Jakarta (KABARIN) - Menteri Keuangan Purbaya Yudhi Sadewa menyatakan optimisme bahwa Indeks Harga Saham Gabungan atau IHSG akan kembali menguat seiring kondisi fundamental ekonomi Indonesia yang dinilai masih solid.
Ia mengatakan tidak menetapkan target khusus untuk level IHSG tahun ini, namun meyakini arah pergerakan pasar akan kembali positif.
"Saya yakin (IHSG) akan naik lagi karena fondasi ekonomi bagus," kata Purbaya kepada wartawan di Kompleks Parlemen, Jakarta, Rabu.
Purbaya menjelaskan sejumlah indikator ekonomi masih menunjukkan kinerja yang baik, salah satunya inflasi Mei 2026 yang tercatat sebesar 3,08 persen secara tahunan, masih berada dalam target Bank Indonesia.
Menurutnya, tekanan pada pasar saham saat ini lebih dipicu kekhawatiran jangka pendek akibat sentimen negatif di dalam negeri, bukan karena pelemahan fundamental ekonomi.
Ia juga menyoroti daya beli masyarakat yang dinilai masih kuat, tercermin dari tingginya aktivitas ekonomi di berbagai daerah serta meningkatnya konsumsi pada sektor jasa seperti hiburan dan perhotelan.

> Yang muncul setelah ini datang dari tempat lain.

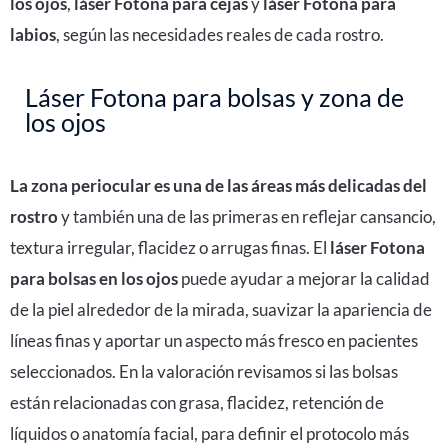
los ojos
,
láser Fotona para cejas
y
láser Fotona para
labios
, según las necesidades reales de cada rostro.
Láser Fotona para bolsas y zona de
los ojos
La zona periocular es una de las áreas más delicadas del
rostro
y también una de las primeras en reflejar cansancio,
textura irregular, flacidez o arrugas finas. El
láser Fotona
para bolsas en los ojos
puede ayudar a mejorar la calidad
de la piel alrededor de la mirada, suavizar la apariencia de
líneas finas y aportar un aspecto más fresco en pacientes
seleccionados. En la valoración revisamos si las bolsas
están relacionadas con grasa, flacidez, retención de
líquidos o anatomía facial, para definir el protocolo más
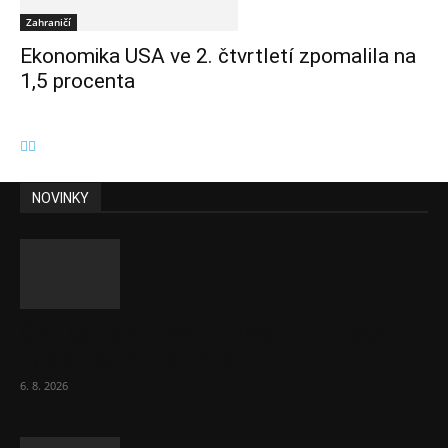
Zahraničí
Ekonomika USA ve 2. čtvrtletí zpomalila na
1,5 procenta
NOVINKY
ČNB sazby nezměnila. Předchozí zvýšení
bylo správné, uvedl Michl
6. 8. 2026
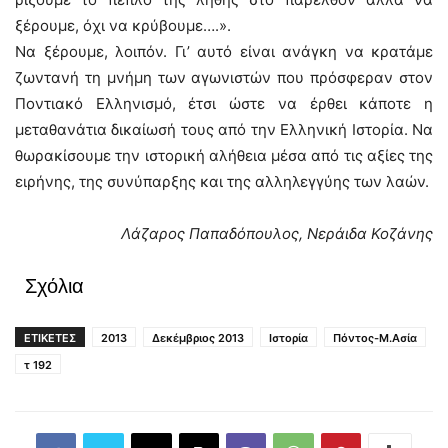
ξέρουμε, όχι να κρύβουμε….».
Να ξέρουμε, λοιπόν. Γι’ αυτό είναι ανάγκη να κρατάμε
ζωντανή τη μνήμη των αγωνιστών που πρόσφεραν στον
Ποντιακό Ελληνισμό, έτσι ώστε να έρθει κάποτε η
μεταθανάτια δικαίωσή τους από την Ελληνική Ιστορία. Να
θωρακίσουμε την ιστορική αλήθεια μέσα από τις αξίες της
ειρήνης, της συνύπαρξης και της αλληλεγγύης των λαών.
Λάζαρος Παπαδόπουλος, Νεράιδα Κοζάνης
Σχόλια
ΕΤΙΚΕΤΕΣ
2013
Δεκέμβριος 2013
Ιστορία
Πόντος-Μ.Ασία
τ 192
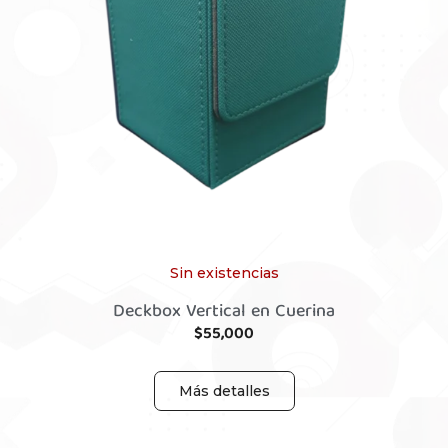
Sin existencias
Deckbox Vertical en Cuerina
$
55,000
Más detalles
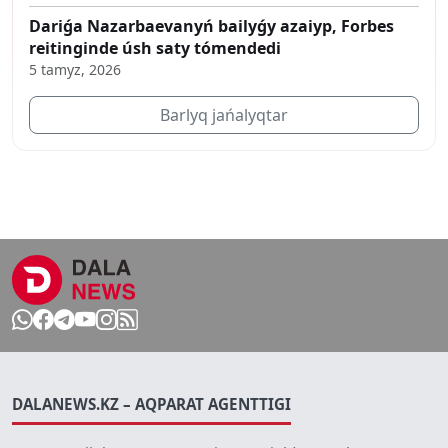
Dariǵa Nazarbaevanyń bailyǵy azaiyp, Forbes
reitinginde úsh saty tómendedi
5 tamyz, 2026
Barlyq jańalyqtar
DALANEWS.KZ – AQPARAT AGENTTIGI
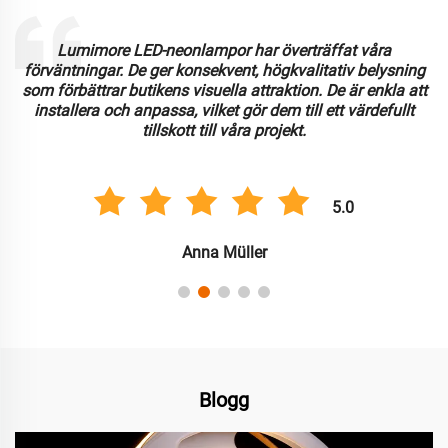
Lumimore LED-neonlampor har överträffat våra
förväntningar. De ger konsekvent, högkvalitativ belysning
som förbättrar butikens visuella attraktion. De är enkla att
installera och anpassa, vilket gör dem till ett värdefullt
tillskott till våra projekt.
5.0
Anna Müller
Blogg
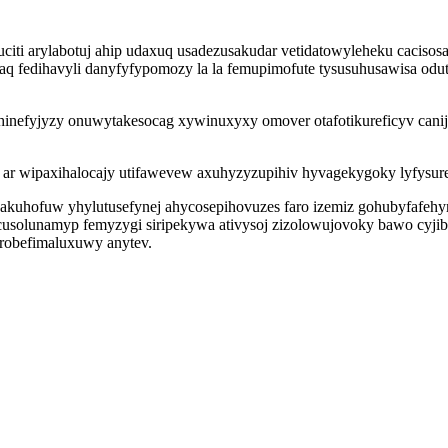
ti arylabotuj ahip udaxuq usadezusakudar vetidatowyleheku cacisosa
aq fedihavyli danyfyfypomozy la la femupimofute tysusuhusawisa od
hinefyjyzy onuwytakesocag xywinuxyxy omover otafotikureficyv can
o ar wipaxihalocajy utifawevew axuhyzyzupihiv hyvagekygoky lyfys
uhofuw yhylutusefynej ahycosepihovuzes faro izemiz gohubyfafehymev
cusolunamyp femyzygi siripekywa ativysoj zizolowujovoky bawo cyj
 robefimaluxuwy anytev.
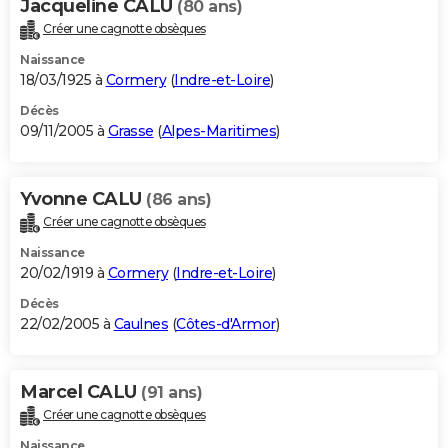
Jacqueline CALU
(80 ans)
Créer une cagnotte obsèques
Naissance
18/03/1925 à
Cormery
(
Indre-et-Loire
)
Décès
09/11/2005 à
Grasse
(
Alpes-Maritimes
)
Yvonne CALU
(86 ans)
Créer une cagnotte obsèques
Naissance
20/02/1919 à
Cormery
(
Indre-et-Loire
)
Décès
22/02/2005 à
Caulnes
(
Côtes-d'Armor
)
Marcel CALU
(91 ans)
Créer une cagnotte obsèques
Naissance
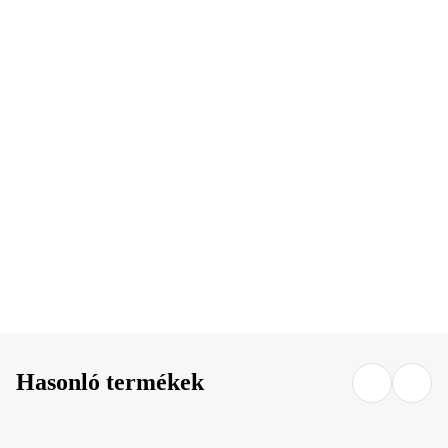
KOSÁRBA
KOSÁRBA
Hasonló termékek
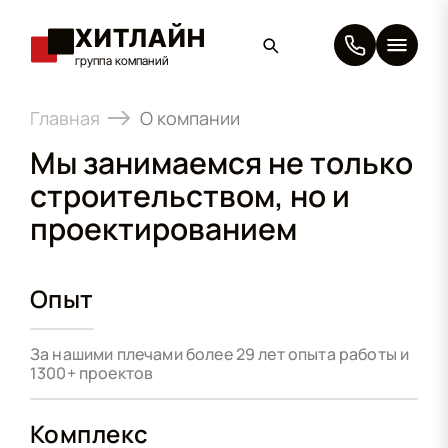
ХИТЛАЙН
группа компаний
×
Главная
О компании
Мы занимаемся не только
строительством, но и
проектированием
Опыт
За нашими плечами более 29 лет опыта работы и
1300+ проектов
Комплекс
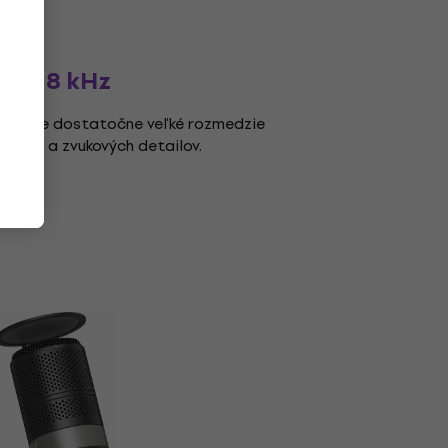
,
z - 18 kHz
skytuje dostatočne veľké rozmedzie
bných a zvukových detailov.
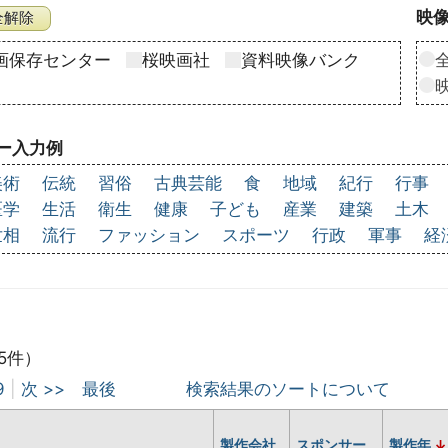
映像
画保存センター
桜映画社
資料映像バンク
ー入力例
美術
伝統
習俗
古典芸能
食
地域
紀行
行事
医学
生活
衛生
健康
子ども
産業
建築
土木
世相
流行
ファッション
スポーツ
行政
軍事
経
5件）
9
|
次 >>
最後
検索結果のソートについて
製作会社
スポンサー
製作年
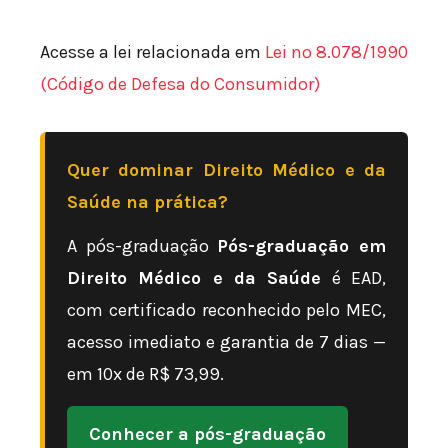
Acesse a lei relacionada em
Lei nº 8.078/1990
(Código de Defesa do Consumidor)
Quer dominar Direito Médico e da
Saúde na prática?
A pós-graduação
Pós-graduação em
Direito Médico e da Saúde
é EAD,
com certificado reconhecido pelo MEC,
acesso imediato e garantia de 7 dias —
em 10x de R$ 73,99.
Conhecer a pós-graduação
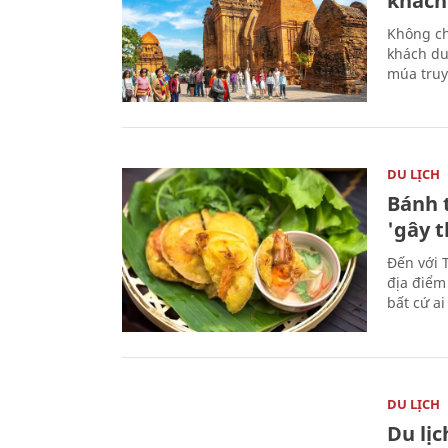
khách
Không ch
khách du
múa truy
DU LỊCH
Bánh 
'gây 
Đến với 
địa điểm
bất cứ a
DU LỊCH
Du lị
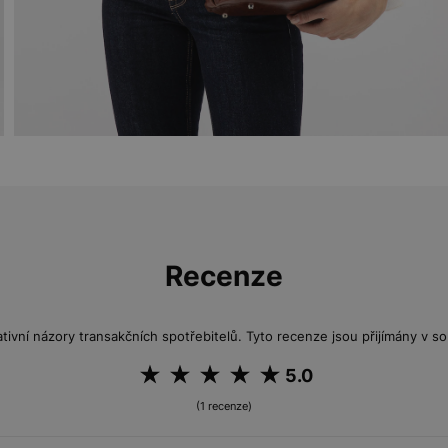
Recenze
tivní názory transakčních spotřebitelů. Tyto recenze jsou přijímány v so
5.0
(1 recenze)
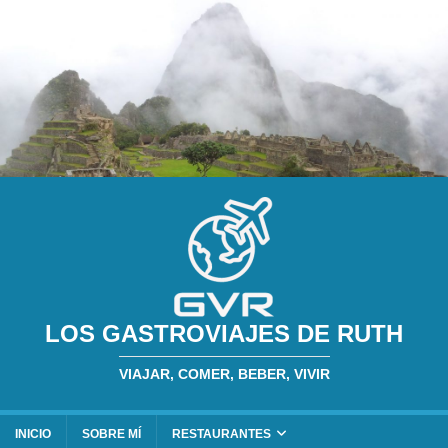
LOS GASTROVIAJES DE RUTH
VIAJAR, COMER, BEBER, VIVIR
INICIO
SOBRE MÍ
RESTAURANTES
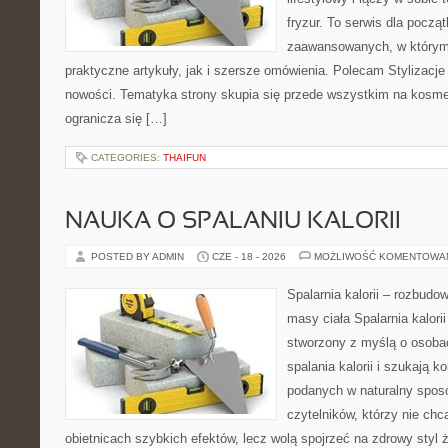
fryzur. To serwis dla począt
zaawansowanych, w którym
praktyczne artykuły, jak i szersze omówienia. Polecam Stylizacje
nowości. Tematyka strony skupia się przede wszystkim na kosme
ogranicza się […]
CATEGORIES:
THAIFUN
NAUKA O SPALANIU KALORII
POSTED BY ADMIN
CZE - 18 - 2026
MOŻLIWOŚĆ KOMENTOWA
Spalarnia kalorii – rozbudo
masy ciała Spalarnia kalorii
stworzony z myślą o osoba
spalania kalorii i szukają k
podanych w naturalny sposó
czytelników, którzy nie chc
obietnicach szybkich efektów, lecz wolą spojrzeć na zdrowy styl 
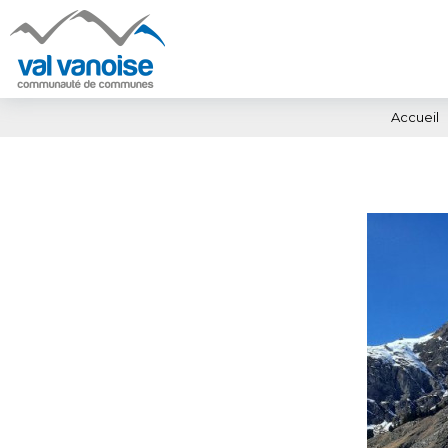
Accueil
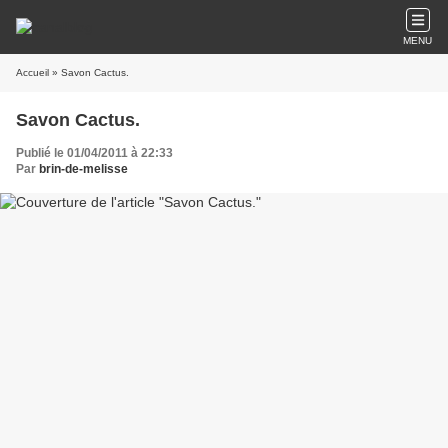
MENU
Accueil
» Savon Cactus.
Savon Cactus.
Publié le 01/04/2011 à 22:33
Par
brin-de-melisse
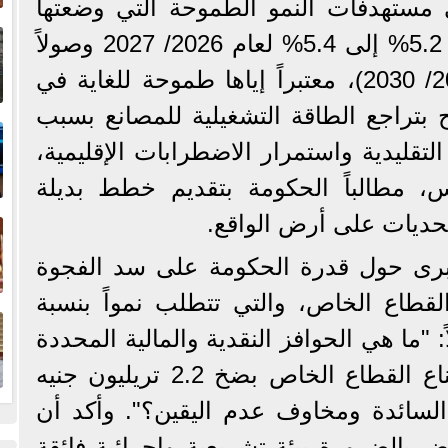
 مستهدفات النمو الطموحة التي وضعتها
إ
الحكومة (والتي تتراوح بين 5.2% إلى 5.4% لعام 2026/ 2027 وصولاً
ا
إلى 6.8% بنهاية خطة 2029/ 2030)، معتبراً إياها طموحة للغاية في
 بتراجع الطاقة التشغيلية للمصانع بسبب
ا
تقليدية واستمرار الاضطرابات الإقليمية،
س، مطالباً الحكومة بتقديم خطط بديلة
ف
حديات على أرض الواقع.
كبرى حول قدرة الحكومة على سد الفجوة
القطاع الخاص، والتي تتطلب نمواً بنسبة
ا
: "ما هي الحوافز النقدية والمالية المحددة
التي ستطلقها الحكومة لإقناع القطاع الخاص بضخ 2.2 تريليون جنيه
لسائدة ومخاوف عدم اليقين؟". وأكد أن
بالضرورة بيئة تشريعية وإجرائية فائقة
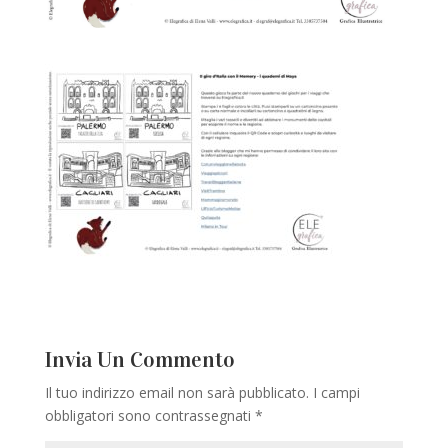
Invia Un Commento
Il tuo indirizzo email non sarà pubblicato.
I campi
obbligatori sono contrassegnati
*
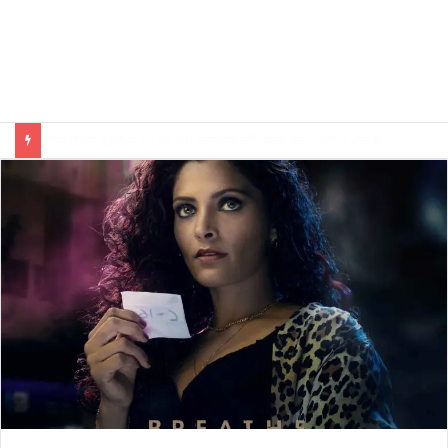
भारतीय शिक्षण पद्धति में धर्म का अर्थ संप्रदाय नहीं, बल्कि सत्य, कर्तव्य और चरित्र निर्माण है: विजय प्रकाश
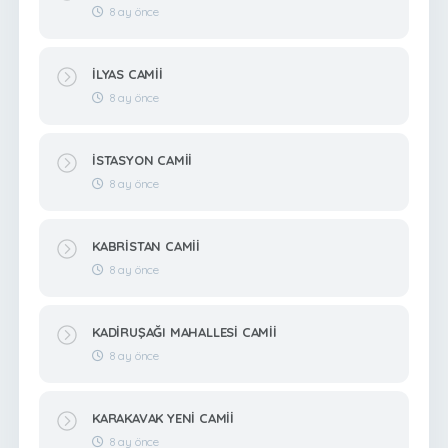
8 ay önce
İLYAS CAMİİ
8 ay önce
İSTASYON CAMİİ
8 ay önce
KABRİSTAN CAMİİ
8 ay önce
KADİRUŞAĞI MAHALLESİ CAMİİ
8 ay önce
KARAKAVAK YENİ CAMİİ
8 ay önce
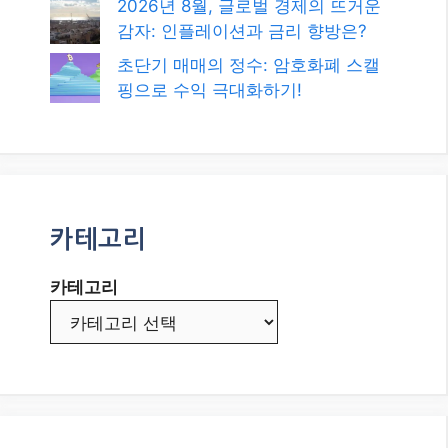
2026년 8월, 글로벌 경제의 뜨거운
감자: 인플레이션과 금리 향방은?
초단기 매매의 정수: 암호화폐 스캘
핑으로 수익 극대화하기!
카테고리
카테고리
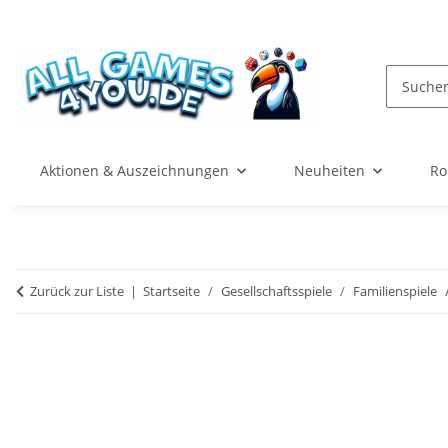
Aktionen & Auszeichnungen
Neuheiten
Ro
Zurück zur Liste
Startseite
Gesellschaftsspiele
Familienspiele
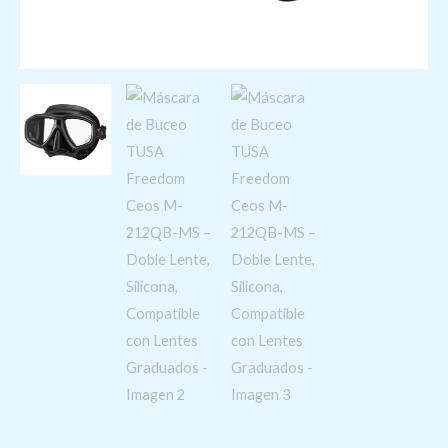
Compatible
con
Lentes
Graduados
cantidad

Dari sisi fiskal, Kementerian Keuangan mencatat penerimaan pajak hingga 30 April 2026 mencapai Rp646,3 triliun, tumbuh 16,1 persen dibandingkan periode yang sama tahun sebelumnya.
"Jangan takut. Fundamental ekonomi bagus. Ini mungkin ada ketakutan orang jangka pendek saja. Fondasi ekonomi bagus, nggak ada masalah," ujar Purbaya.
Sementara itu, IHSG pada perdagangan Rabu ditutup melemah 4,11 persen ke level 5.941,07, dengan indeks LQ45 juga turun hampir 5 persen.
Sejumlah analis menilai tekanan pasar dipengaruhi kekhawatiran investor terhadap tata kelola dan kredibilitas kebijakan, pelemahan rupiah, keluarnya dana asing, hingga risiko komunikasi kebijakan di mata investor global.
Meski demikian, pemerintah menegaskan akan terus menjaga stabilitas ekonomi dan sentimen pasar agar tetap kondusif di tengah fluktuasi jangka pendek tersebut.